The first thing, I guess, and quite obviously, is transportation – moving things and people from one place to another. This is the obvious one. Our modes of transportation are almost all fueled by oil in one refined form or another, be it diesel oil, gasoline, jet fuel, bunker oil for ships. Transportation has become very important in two ways:

One: over the last few decades we have globalized and thing tend to be made far form where they are used. Looking around me at the moment I don't see anything that was made locally from local materials, even if you stretch "locally" to mean within a hundred miles. Much of the stuff in this room was made in the Far East, half way around the world, just about as far away as it is possible to go and stay on the planet.

Two: while I am retired and run a business out of my home, for most of my life I drove about 10 miles to work (one way). This is a very short commute. Most people drive much further to work each day.

With things arranged like this, it's hard to reduce our dependency on oil for transportation. The infrastructure needed to produce consumer goods has largely been moved out of Europe and North America. Setting it up again would be a big job. Our cities have been set up to separate work spaces and living spaces and we haven't even begun to change this. Telecommuting sounds like a great idea, but it's not available or practical for most jobs.

There are many other obvious ones: home heating fuel, lubricants, asphalt and plastics among them. But then there are some that aren't quite so obvious...

Fossil fuels play a major role in the production of our food today. This is not really evident to most of us, I think. Food comes form grocery stores, materializes on the shelves sometime in the middle of the night, right? Not. Most people in the world are fed by an industrial farming system that is critically dependent on fossil fuels. About seven calories of fossil fuel energy is needed to produce 1 calorie of food. Manual and animal labour has been replaced where ever possible by machines fueled by diesel oil or gasoline. The recycling of nutrients in plant, animal and human waste has been replaced by an open-ended system dependent on huge quantities of the three primary plant nutrients: nitrogen, phosphorous and potassium. The minerals phosphorous and potassium are mined and transported to the farm using fossil fuels. Nitrogen makes of 78% of our atmosphere, but to convert it into a form which is useful as a plant nutrient requires lots of pressure and heat, supplied by natural gas. The pesticides that are so integral to the process of industrial farming are also made from oil. And once the food leaves the farm it usually travels hundreds if not thousands of miles to get to us, in ships, trains, trucks and planes fuels by oil. Often, food is refrigerated the whole way from the field to your table, an incredible energy intensively process and mainly dependent of fossil fuels.
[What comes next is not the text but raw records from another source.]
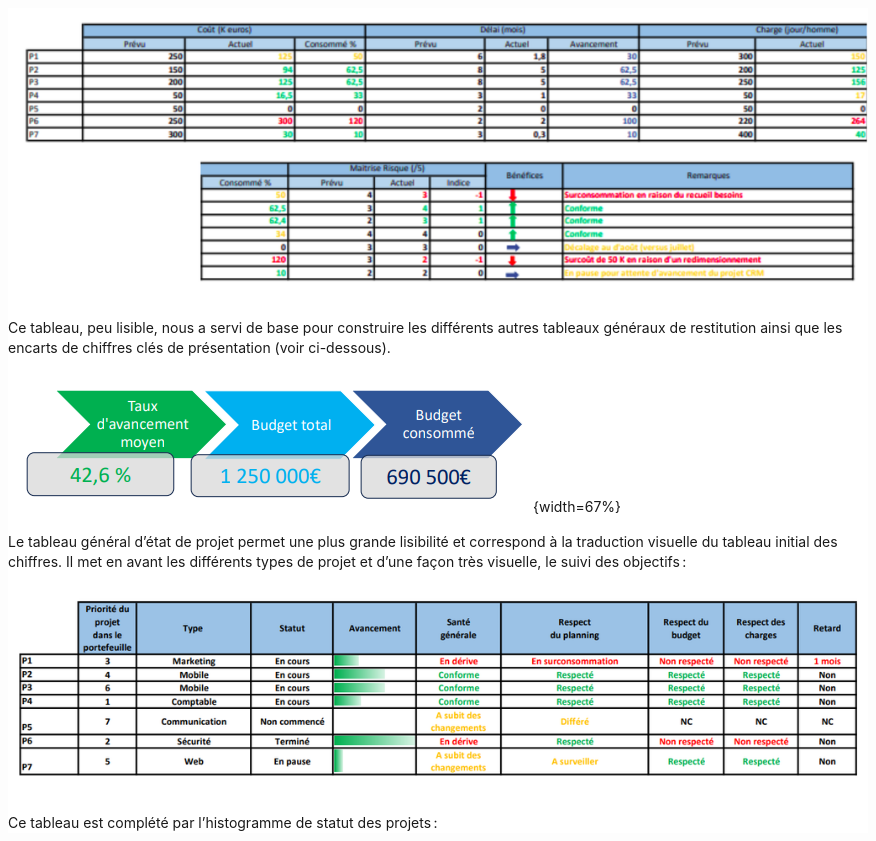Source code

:![Tableau général à juin en chiffres](ASSETS/IMAGES/5/1b_general_chiffres_juin.PNG)

Ce tableau, peu lisible, nous a servi de base pour construire les différents autres tableaux généraux de restitution ainsi que les encarts de chiffres clés de présentation (voir ci-dessous).

![Encarts chiffres clés](ASSETS/IMAGES/5/2_encarts_chiffres_cles.PNG){width=67%}

Le tableau général d’état de projet permet une plus grande lisibilité et correspond à la traduction visuelle du tableau initial des chiffres. 
Il met en avant les différents types de projet et d’une façon très visuelle, le suivi des objectifs :

![Tableau général d'état](ASSETS/IMAGES/5/3_tableau_general_etat.PNG)

Ce tableau est complété par l’histogramme de statut des projets :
The manufacture of many goods requires large quantities of heat, which is provided by fossils fuels. Metals, concrete, glass, plaster and drywall are just a few that come quickly to mind, even though none of them seem particularly oily.

The internet, which is all about data, would seem to be exempt from this voracious appetite for energy, but nothing could be further from the truth. It is estimated to consume between 1 and 2% of all the energy used in the world.

No doubt I have missed a lot of important, even critical things, but I think this gives you the general idea. Our modern society is dependent on oil and there is no cheap and effective substitute anywhere in sight.